# spl meter



## Spacecake13 (Sep 6, 2011)

Hi all new member
I have ordered a bk monolith+df and hope to receive it soon! Question is should i use an spl meter to set up my fronts and sub using the high level input and if so how
many thanks,very new to this!:scratch:


----------



## mr.chill (Aug 25, 2011)

Dont think you need an SPL meter to setup with high level speaker inputs, think the phase will take care of itself then? Or am i wrong, never used these inputs  Do you use a reciever or a stereo amp?

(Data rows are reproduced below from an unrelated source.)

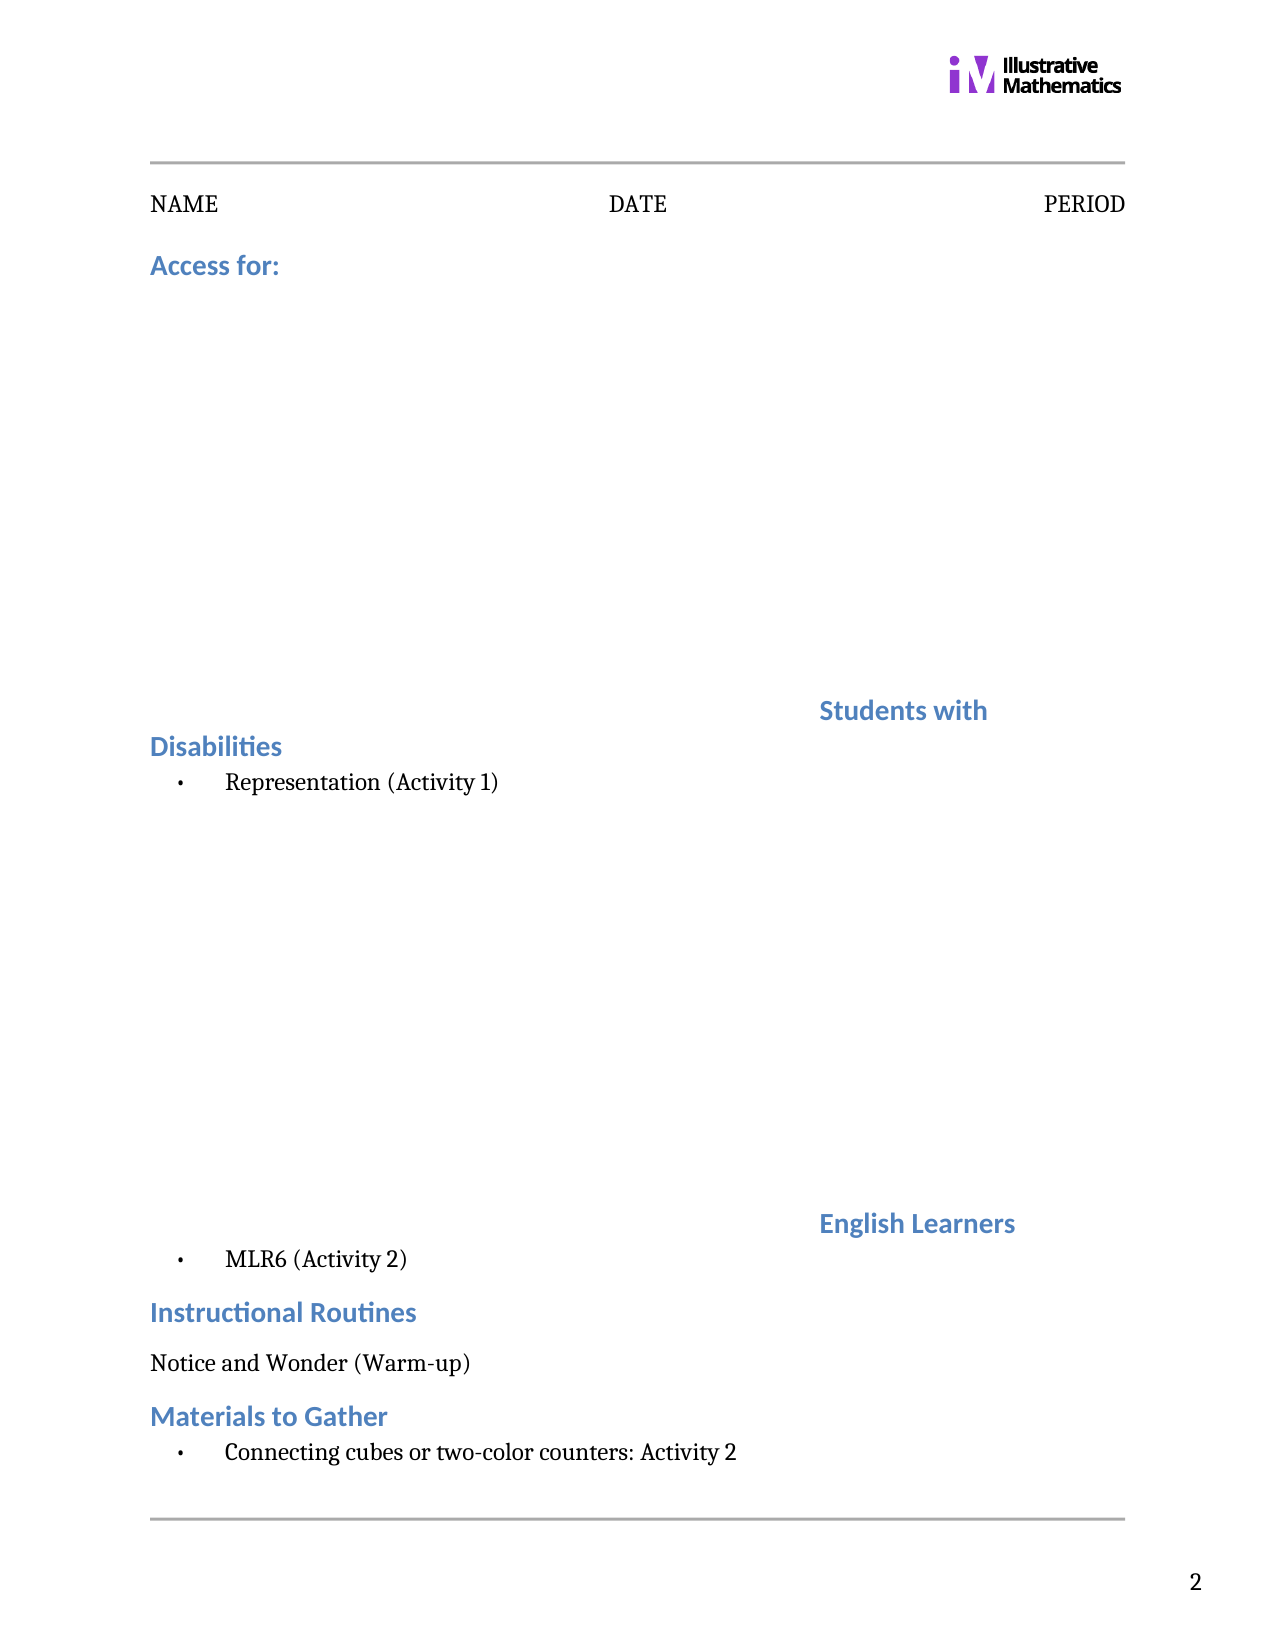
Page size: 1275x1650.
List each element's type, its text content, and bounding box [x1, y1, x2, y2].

list MLR6 (Activity 2) [175, 1245, 1125, 1273]
subtitle Students with Disabilities [150, 304, 1125, 764]
subtitle English Learners [150, 817, 1125, 1241]
list Connecting cubes or two-color counters: Activity 2 [175, 1438, 1125, 1466]
subtitle Instructional Routines [150, 1294, 1125, 1330]
picture [949, 55, 1121, 93]
text Notice and Wonder (Warm-up) [150, 1349, 1125, 1377]
list Representation (Activity 1) [175, 767, 1125, 796]
subtitle Materials to Gather [150, 1398, 1125, 1434]
subtitle Access for: [150, 247, 1125, 283]
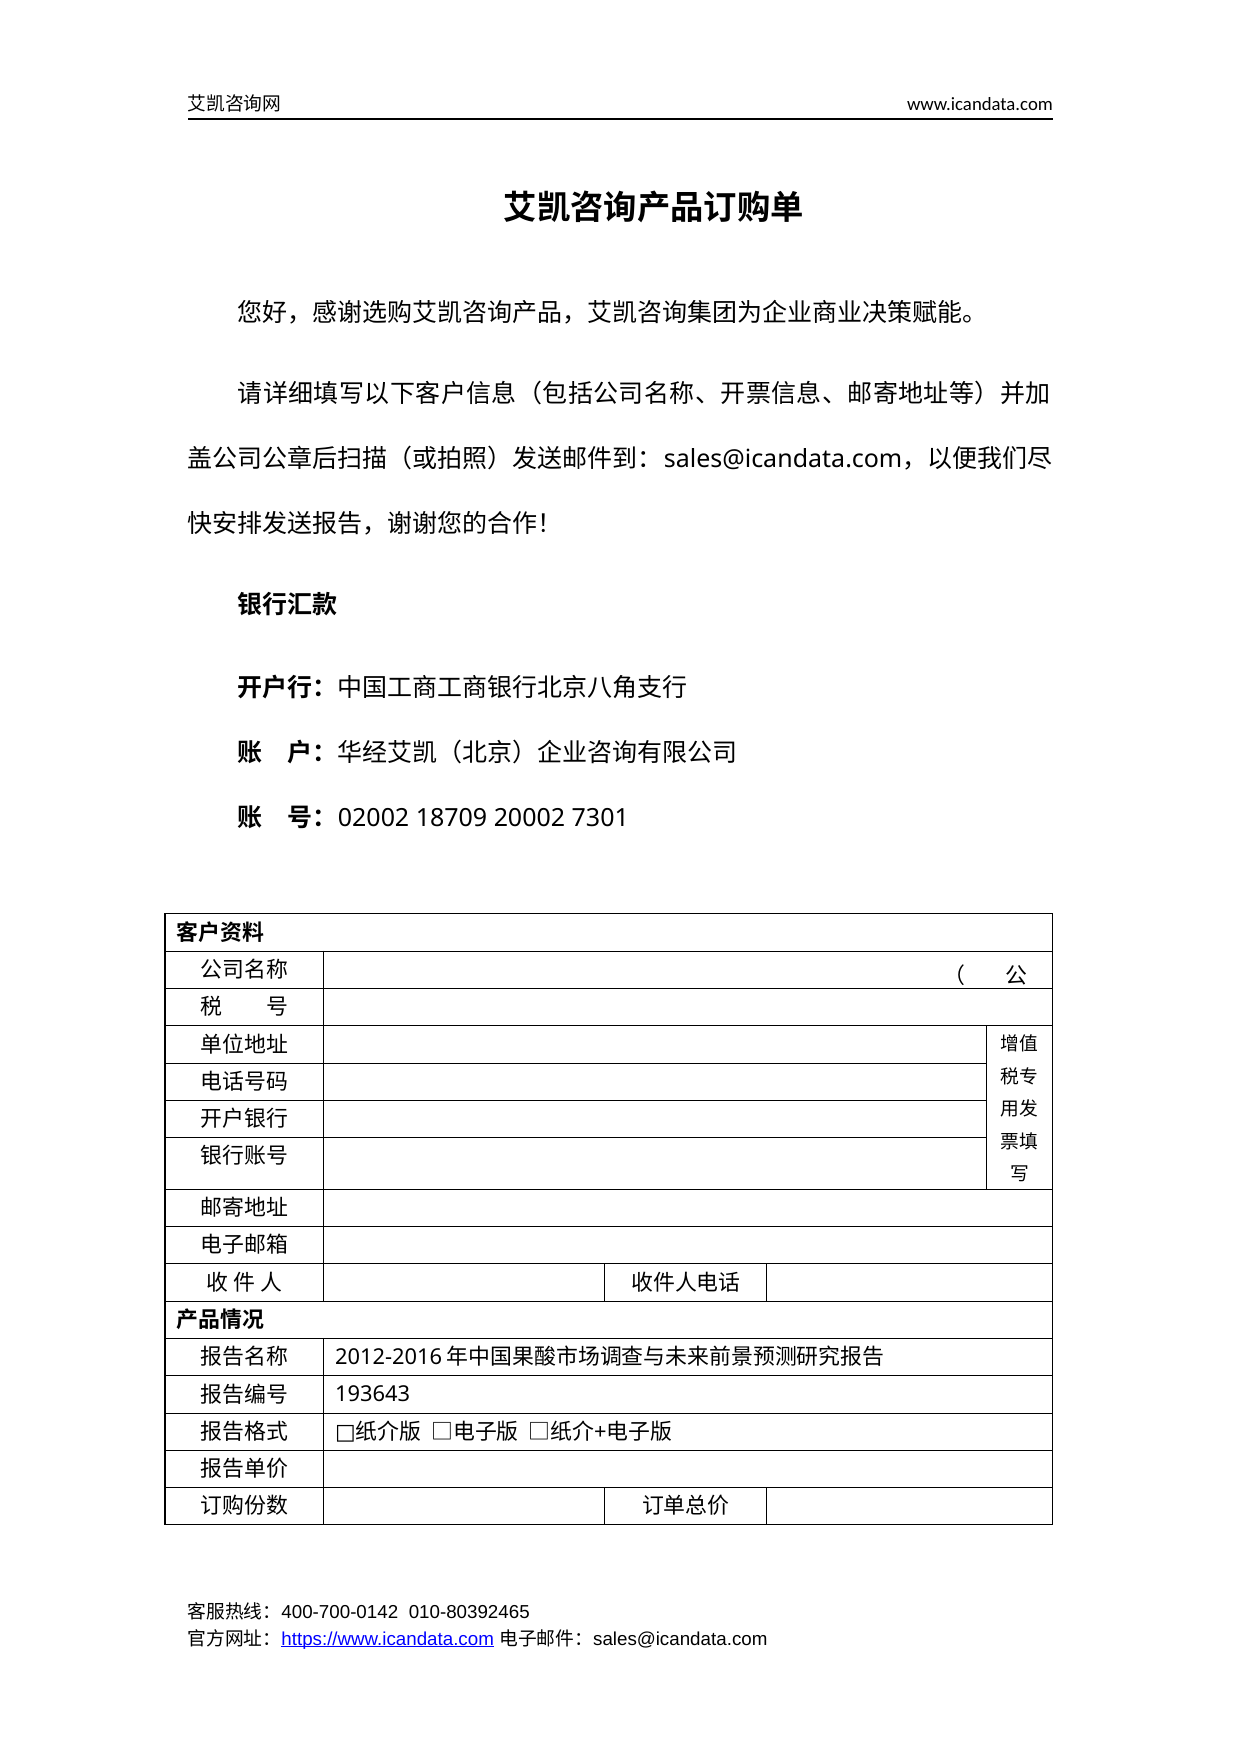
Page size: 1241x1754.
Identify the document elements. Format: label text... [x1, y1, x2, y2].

Would recommend an SPL meter if you are using a reciever and connecting it with RCA to low level input


----------



## Spacecake13 (Sep 6, 2011)

I will be using a neutrik speakon interconnect from my power amp to the sub and the RCA from the reciever to the sub, the neutrik connection will hopefully give my fronts a boost while listening to music!


----------



## drdoan (Aug 30, 2006)

Welcome to the Forum. Have fun. Dennis


----------



## Spacecake13 (Sep 6, 2011)

Thanks
Will do


----------



## mr.chill (Aug 25, 2011)

Hmm, you are connecting both XLR and RCA to the sub? Interkonekt and RCA is the same arent they? Dont think i got the hookup plan here 

Anyway if you use RCA or XLR for low level input and you use a reciever i would get a SPL meter, they are kinda cheap, and a great tool to integrate your sub with your front speakers. Even tho you have a reciever with RC, it might get something wrong 

Connecting two cables to your sub wont do anything else than raise the SPL by 3db, but it wont affect your subs max output, so it only means u can turn your gain button little lower


----------



## Spacecake13 (Sep 6, 2011)

Ok thanks told u i was new to this I'll have a go when it arrives.REW should be a laugh!


----------



## mr.chill (Aug 25, 2011)

Hehe. REW is a great tool  And it works well with a spl meter, I use one from radioshack, for low freq its good, but it stops at 10k hz and falls off. But your sub is never gonna play that high


----------